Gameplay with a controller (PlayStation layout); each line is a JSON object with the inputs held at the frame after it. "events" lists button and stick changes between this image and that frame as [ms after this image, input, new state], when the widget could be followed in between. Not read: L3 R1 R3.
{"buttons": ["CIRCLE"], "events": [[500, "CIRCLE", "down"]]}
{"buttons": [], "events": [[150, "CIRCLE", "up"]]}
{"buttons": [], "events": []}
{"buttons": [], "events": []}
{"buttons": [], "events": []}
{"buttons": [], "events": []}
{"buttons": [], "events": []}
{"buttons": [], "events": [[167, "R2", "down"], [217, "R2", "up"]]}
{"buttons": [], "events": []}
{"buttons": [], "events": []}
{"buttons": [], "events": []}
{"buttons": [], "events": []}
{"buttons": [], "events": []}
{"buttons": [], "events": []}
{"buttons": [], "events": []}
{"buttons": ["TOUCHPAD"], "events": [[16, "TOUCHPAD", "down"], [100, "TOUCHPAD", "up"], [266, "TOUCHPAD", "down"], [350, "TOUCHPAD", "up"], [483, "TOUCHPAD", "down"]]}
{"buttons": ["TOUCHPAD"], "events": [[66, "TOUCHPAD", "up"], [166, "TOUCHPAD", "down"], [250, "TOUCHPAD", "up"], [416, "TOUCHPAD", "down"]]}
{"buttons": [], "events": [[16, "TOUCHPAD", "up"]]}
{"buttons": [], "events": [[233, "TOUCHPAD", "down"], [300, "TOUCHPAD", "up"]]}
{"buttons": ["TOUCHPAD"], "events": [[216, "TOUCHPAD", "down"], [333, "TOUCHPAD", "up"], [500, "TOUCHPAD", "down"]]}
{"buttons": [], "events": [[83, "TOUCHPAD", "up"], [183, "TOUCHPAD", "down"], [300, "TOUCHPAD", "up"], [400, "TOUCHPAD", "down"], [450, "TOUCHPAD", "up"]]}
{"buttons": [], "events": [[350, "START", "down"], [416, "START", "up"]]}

-=-=-

• [Prompt]:
Set down the full listing. Keep every line exact.

• [Solution below]:
Gameplay with a controller (PlayStation layout); each line is a JSON object with the inputs held at the frame after it. "events" lists button and stick changes between this image and that frame as [ms after this image, input, new state], when the widget could be followed in between. Not read: L3 R1 R3.
{"buttons": ["CIRCLE"], "events": [[500, "CIRCLE", "down"]]}
{"buttons": [], "events": [[150, "CIRCLE", "up"]]}
{"buttons": [], "events": []}
{"buttons": [], "events": []}
{"buttons": [], "events": []}
{"buttons": [], "events": []}
{"buttons": [], "events": []}
{"buttons": [], "events": [[167, "R2", "down"], [217, "R2", "up"]]}
{"buttons": [], "events": []}
{"buttons": [], "events": []}
{"buttons": [], "events": []}
{"buttons": [], "events": []}
{"buttons": [], "events": []}
{"buttons": [], "events": []}
{"buttons": [], "events": []}
{"buttons": ["TOUCHPAD"], "events": [[16, "TOUCHPAD", "down"], [100, "TOUCHPAD", "up"], [266, "TOUCHPAD", "down"], [350, "TOUCHPAD", "up"], [483, "TOUCHPAD", "down"]]}
{"buttons": ["TOUCHPAD"], "events": [[66, "TOUCHPAD", "up"], [166, "TOUCHPAD", "down"], [250, "TOUCHPAD", "up"], [416, "TOUCHPAD", "down"]]}
{"buttons": [], "events": [[16, "TOUCHPAD", "up"]]}
{"buttons": [], "events": [[233, "TOUCHPAD", "down"], [300, "TOUCHPAD", "up"]]}
{"buttons": ["TOUCHPAD"], "events": [[216, "TOUCHPAD", "down"], [333, "TOUCHPAD", "up"], [500, "TOUCHPAD", "down"]]}
{"buttons": [], "events": [[83, "TOUCHPAD", "up"], [183, "TOUCHPAD", "down"], [300, "TOUCHPAD", "up"], [400, "TOUCHPAD", "down"], [450, "TOUCHPAD", "up"]]}
{"buttons": [], "events": [[350, "START", "down"], [416, "START", "up"]]}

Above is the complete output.